Specifically, cross-border learner mobility engages with discussions
upon mechanisms to foster social and economic inclusion avenues for
forcibly displaced persons: recognition of foreign degrees and
qualifications, the valorization of non-formal and informal knowledge,
and the proactive action by European Universities Alliances, as CIVIS
itself, as examples of trans-national organisations, increasingly
gaining a voice as stakeholders in the policy-making mechanisms in this
sector.
Hence, the conceptual tool to analyse such global challenges and highlight joint solutions is the polycrisis lens.
This panel, within Hub 2 contributions considers this polycrisis from several points of view, deeply engaging with the Europe-Africa relationship: the core idea for fostering multicultural societies here proposed, is the valorisation of each and every learner experience and skills gained in the perspective of a multi-age, multi-cultural society.

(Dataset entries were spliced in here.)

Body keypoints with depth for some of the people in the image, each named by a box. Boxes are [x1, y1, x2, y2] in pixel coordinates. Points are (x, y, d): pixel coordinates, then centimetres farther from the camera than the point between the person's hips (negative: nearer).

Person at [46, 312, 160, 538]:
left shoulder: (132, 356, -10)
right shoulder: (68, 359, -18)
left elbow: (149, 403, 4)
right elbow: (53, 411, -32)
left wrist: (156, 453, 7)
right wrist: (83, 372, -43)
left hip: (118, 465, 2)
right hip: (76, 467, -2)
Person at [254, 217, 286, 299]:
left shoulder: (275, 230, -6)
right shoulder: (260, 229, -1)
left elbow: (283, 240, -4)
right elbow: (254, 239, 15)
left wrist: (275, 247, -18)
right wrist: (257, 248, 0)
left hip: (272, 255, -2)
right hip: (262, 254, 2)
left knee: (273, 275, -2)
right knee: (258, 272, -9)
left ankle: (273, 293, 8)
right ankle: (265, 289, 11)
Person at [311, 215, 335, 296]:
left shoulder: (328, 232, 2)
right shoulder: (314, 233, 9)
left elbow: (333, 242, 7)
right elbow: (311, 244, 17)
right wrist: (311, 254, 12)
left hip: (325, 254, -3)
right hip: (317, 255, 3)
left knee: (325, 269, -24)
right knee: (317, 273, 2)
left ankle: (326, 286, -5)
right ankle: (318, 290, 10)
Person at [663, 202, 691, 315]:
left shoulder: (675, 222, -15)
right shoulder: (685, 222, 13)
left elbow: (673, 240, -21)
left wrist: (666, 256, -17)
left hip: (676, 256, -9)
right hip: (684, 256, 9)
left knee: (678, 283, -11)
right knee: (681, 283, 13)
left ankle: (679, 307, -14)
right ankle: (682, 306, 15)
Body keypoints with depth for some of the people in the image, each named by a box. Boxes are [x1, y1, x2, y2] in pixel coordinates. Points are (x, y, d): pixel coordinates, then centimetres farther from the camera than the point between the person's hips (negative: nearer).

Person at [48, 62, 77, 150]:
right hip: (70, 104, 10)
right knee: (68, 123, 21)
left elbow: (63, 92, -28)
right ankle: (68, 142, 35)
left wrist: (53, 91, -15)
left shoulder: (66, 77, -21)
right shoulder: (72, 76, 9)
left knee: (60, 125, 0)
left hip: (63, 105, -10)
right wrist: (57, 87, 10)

Contributions aim to nurture the given prompt: “In the context of migration and forced displacement, how can educational systems and institutions foster inclusive, multilingual and multicultural societies?”.
Ongoing and concluded research around dynamics characterizing violence against women in refugee camps, educational projects to address and overcome them, skill-certification/qualification recognition between Europe and Africa, risks of violence reification within institutions themselves, and the use of polysolutions lenses as a valuable theoretical tool to frame the theme, will be shared.
Ultimately, the goal of the panel is to serve as a platform to collect experiences, discuss practices and build policy recommendations based on ongoing research, strongly bringing together the legal, sociological and educational oriented perspective.